— START Material shown —

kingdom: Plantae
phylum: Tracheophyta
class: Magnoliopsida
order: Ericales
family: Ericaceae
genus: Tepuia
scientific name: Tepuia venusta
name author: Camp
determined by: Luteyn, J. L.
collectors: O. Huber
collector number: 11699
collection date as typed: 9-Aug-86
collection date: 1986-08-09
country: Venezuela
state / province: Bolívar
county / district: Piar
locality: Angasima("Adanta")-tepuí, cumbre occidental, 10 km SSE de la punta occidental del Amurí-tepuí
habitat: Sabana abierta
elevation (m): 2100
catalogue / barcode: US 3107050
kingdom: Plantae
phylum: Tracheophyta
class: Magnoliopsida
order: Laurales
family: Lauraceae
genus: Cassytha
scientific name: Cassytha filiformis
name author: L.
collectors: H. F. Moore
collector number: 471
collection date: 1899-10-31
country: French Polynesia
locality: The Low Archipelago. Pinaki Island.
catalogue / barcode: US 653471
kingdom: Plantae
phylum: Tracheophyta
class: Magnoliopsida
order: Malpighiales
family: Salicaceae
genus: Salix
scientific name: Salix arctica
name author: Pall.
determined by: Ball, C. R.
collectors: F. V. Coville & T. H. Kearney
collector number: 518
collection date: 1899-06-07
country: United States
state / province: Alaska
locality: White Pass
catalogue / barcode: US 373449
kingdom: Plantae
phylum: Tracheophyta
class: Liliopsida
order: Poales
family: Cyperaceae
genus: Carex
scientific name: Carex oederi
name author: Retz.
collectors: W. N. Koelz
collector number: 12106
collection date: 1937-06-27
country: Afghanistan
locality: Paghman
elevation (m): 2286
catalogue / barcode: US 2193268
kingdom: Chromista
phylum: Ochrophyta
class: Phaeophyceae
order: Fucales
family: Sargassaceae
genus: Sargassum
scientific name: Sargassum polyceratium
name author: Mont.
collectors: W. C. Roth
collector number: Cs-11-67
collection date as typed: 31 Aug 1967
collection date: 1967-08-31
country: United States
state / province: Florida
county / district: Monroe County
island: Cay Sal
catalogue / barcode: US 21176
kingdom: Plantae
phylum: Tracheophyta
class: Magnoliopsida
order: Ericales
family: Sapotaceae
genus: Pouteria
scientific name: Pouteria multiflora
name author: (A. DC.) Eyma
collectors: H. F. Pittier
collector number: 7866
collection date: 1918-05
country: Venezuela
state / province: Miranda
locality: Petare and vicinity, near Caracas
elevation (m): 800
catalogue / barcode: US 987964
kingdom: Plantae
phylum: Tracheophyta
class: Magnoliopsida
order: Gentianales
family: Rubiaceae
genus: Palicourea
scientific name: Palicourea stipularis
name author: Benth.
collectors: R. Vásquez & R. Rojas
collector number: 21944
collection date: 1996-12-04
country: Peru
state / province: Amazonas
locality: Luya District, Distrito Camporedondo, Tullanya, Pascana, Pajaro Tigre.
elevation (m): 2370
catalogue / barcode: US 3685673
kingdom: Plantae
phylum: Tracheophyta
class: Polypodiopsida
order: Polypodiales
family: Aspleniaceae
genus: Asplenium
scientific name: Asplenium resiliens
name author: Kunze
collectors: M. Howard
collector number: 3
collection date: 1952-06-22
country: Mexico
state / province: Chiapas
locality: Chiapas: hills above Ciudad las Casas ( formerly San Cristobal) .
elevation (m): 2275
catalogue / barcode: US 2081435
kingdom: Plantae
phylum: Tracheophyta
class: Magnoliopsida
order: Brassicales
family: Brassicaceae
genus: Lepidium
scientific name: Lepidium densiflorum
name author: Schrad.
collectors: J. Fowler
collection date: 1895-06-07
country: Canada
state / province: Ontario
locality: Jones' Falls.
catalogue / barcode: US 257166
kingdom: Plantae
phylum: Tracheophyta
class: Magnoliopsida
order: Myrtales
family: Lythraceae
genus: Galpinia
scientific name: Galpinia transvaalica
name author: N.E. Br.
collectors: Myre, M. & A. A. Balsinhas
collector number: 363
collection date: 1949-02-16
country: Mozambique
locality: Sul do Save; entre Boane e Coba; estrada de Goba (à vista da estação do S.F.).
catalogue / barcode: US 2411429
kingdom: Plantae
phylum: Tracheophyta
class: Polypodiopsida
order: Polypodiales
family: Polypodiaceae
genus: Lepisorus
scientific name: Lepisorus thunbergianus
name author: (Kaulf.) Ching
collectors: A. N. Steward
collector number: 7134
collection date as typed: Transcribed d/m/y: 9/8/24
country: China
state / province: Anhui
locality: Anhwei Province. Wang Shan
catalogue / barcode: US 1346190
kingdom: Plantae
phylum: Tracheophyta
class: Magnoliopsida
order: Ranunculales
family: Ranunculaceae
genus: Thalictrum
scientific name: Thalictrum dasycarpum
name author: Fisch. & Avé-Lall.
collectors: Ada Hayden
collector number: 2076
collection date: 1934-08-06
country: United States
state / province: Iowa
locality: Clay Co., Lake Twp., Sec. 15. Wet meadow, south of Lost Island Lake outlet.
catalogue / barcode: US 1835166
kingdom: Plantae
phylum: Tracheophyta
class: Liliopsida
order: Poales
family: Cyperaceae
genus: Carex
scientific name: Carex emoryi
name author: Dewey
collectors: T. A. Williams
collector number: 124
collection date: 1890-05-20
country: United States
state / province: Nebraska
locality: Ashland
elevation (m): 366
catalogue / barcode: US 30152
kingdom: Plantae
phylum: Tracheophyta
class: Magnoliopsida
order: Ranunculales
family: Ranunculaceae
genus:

— END Material shown —

→ **Required work**:
Copy the material above line for line, with no changes.

→ **Result below**:
kingdom: Plantae
phylum: Tracheophyta
class: Magnoliopsida
order: Ericales
family: Ericaceae
genus: Tepuia
scientific name: Tepuia venusta
name author: Camp
determined by: Luteyn, J. L.
collectors: O. Huber
collector number: 11699
collection date as typed: 9-Aug-86
collection date: 1986-08-09
country: Venezuela
state / province: Bolívar
county / district: Piar
locality: Angasima("Adanta")-tepuí, cumbre occidental, 10 km SSE de la punta occidental del Amurí-tepuí
habitat: Sabana abierta
elevation (m): 2100
catalogue / barcode: US 3107050
kingdom: Plantae
phylum: Tracheophyta
class: Magnoliopsida
order: Laurales
family: Lauraceae
genus: Cassytha
scientific name: Cassytha filiformis
name author: L.
collectors: H. F. Moore
collector number: 471
collection date: 1899-10-31
country: French Polynesia
locality: The Low Archipelago. Pinaki Island.
catalogue / barcode: US 653471
kingdom: Plantae
phylum: Tracheophyta
class: Magnoliopsida
order: Malpighiales
family: Salicaceae
genus: Salix
scientific name: Salix arctica
name author: Pall.
determined by: Ball, C. R.
collectors: F. V. Coville & T. H. Kearney
collector number: 518
collection date: 1899-06-07
country: United States
state / province: Alaska
locality: White Pass
catalogue / barcode: US 373449
kingdom: Plantae
phylum: Tracheophyta
class: Liliopsida
order: Poales
family: Cyperaceae
genus: Carex
scientific name: Carex oederi
name author: Retz.
collectors: W. N. Koelz
collector number: 12106
collection date: 1937-06-27
country: Afghanistan
locality: Paghman
elevation (m): 2286
catalogue / barcode: US 2193268
kingdom: Chromista
phylum: Ochrophyta
class: Phaeophyceae
order: Fucales
family: Sargassaceae
genus: Sargassum
scientific name: Sargassum polyceratium
name author: Mont.
collectors: W. C. Roth
collector number: Cs-11-67
collection date as typed: 31 Aug 1967
collection date: 1967-08-31
country: United States
state / province: Florida
county / district: Monroe County
island: Cay Sal
catalogue / barcode: US 21176
kingdom: Plantae
phylum: Tracheophyta
class: Magnoliopsida
order: Ericales
family: Sapotaceae
genus: Pouteria
scientific name: Pouteria multiflora
name author: (A. DC.) Eyma
collectors: H. F. Pittier
collector number: 7866
collection date: 1918-05
country: Venezuela
state / province: Miranda
locality: Petare and vicinity, near Caracas
elevation (m): 800
catalogue / barcode: US 987964
kingdom: Plantae
phylum: Tracheophyta
class: Magnoliopsida
order: Gentianales
family: Rubiaceae
genus: Palicourea
scientific name: Palicourea stipularis
name author: Benth.
collectors: R. Vásquez & R. Rojas
collector number: 21944
collection date: 1996-12-04
country: Peru
state / province: Amazonas
locality: Luya District, Distrito Camporedondo, Tullanya, Pascana, Pajaro Tigre.
elevation (m): 2370
catalogue / barcode: US 3685673
kingdom: Plantae
phylum: Tracheophyta
class: Polypodiopsida
order: Polypodiales
family: Aspleniaceae
genus: Asplenium
scientific name: Asplenium resiliens
name author: Kunze
collectors: M. Howard
collector number: 3
collection date: 1952-06-22
country: Mexico
state / province: Chiapas
locality: Chiapas: hills above Ciudad las Casas ( formerly San Cristobal) .
elevation (m): 2275
catalogue / barcode: US 2081435
kingdom: Plantae
phylum: Tracheophyta
class: Magnoliopsida
order: Brassicales
family: Brassicaceae
genus: Lepidium
scientific name: Lepidium densiflorum
name author: Schrad.
collectors: J. Fowler
collection date: 1895-06-07
country: Canada
state / province: Ontario
locality: Jones' Falls.
catalogue / barcode: US 257166
kingdom: Plantae
phylum: Tracheophyta
class: Magnoliopsida
order: Myrtales
family: Lythraceae
genus: Galpinia
scientific name: Galpinia transvaalica
name author: N.E. Br.
collectors: Myre, M. & A. A. Balsinhas
collector number: 363
collection date: 1949-02-16
country: Mozambique
locality: Sul do Save; entre Boane e Coba; estrada de Goba (à vista da estação do S.F.).
catalogue / barcode: US 2411429
kingdom: Plantae
phylum: Tracheophyta
class: Polypodiopsida
order: Polypodiales
family: Polypodiaceae
genus: Lepisorus
scientific name: Lepisorus thunbergianus
name author: (Kaulf.) Ching
collectors: A. N. Steward
collector number: 7134
collection date as typed: Transcribed d/m/y: 9/8/24
country: China
state / province: Anhui
locality: Anhwei Province. Wang Shan
catalogue / barcode: US 1346190
kingdom: Plantae
phylum: Tracheophyta
class: Magnoliopsida
order: Ranunculales
family: Ranunculaceae
genus: Thalictrum
scientific name: Thalictrum dasycarpum
name author: Fisch. & Avé-Lall.
collectors: Ada Hayden
collector number: 2076
collection date: 1934-08-06
country: United States
state / province: Iowa
locality: Clay Co., Lake Twp., Sec. 15. Wet meadow, south of Lost Island Lake outlet.
catalogue / barcode: US 1835166
kingdom: Plantae
phylum: Tracheophyta
class: Liliopsida
order: Poales
family: Cyperaceae
genus: Carex
scientific name: Carex emoryi
name author: Dewey
collectors: T. A. Williams
collector number: 124
collection date: 1890-05-20
country: United States
state / province: Nebraska
locality: Ashland
elevation (m): 366
catalogue / barcode: US 30152
kingdom: Plantae
phylum: Tracheophyta
class: Magnoliopsida
order: Ranunculales
family: Ranunculaceae
genus:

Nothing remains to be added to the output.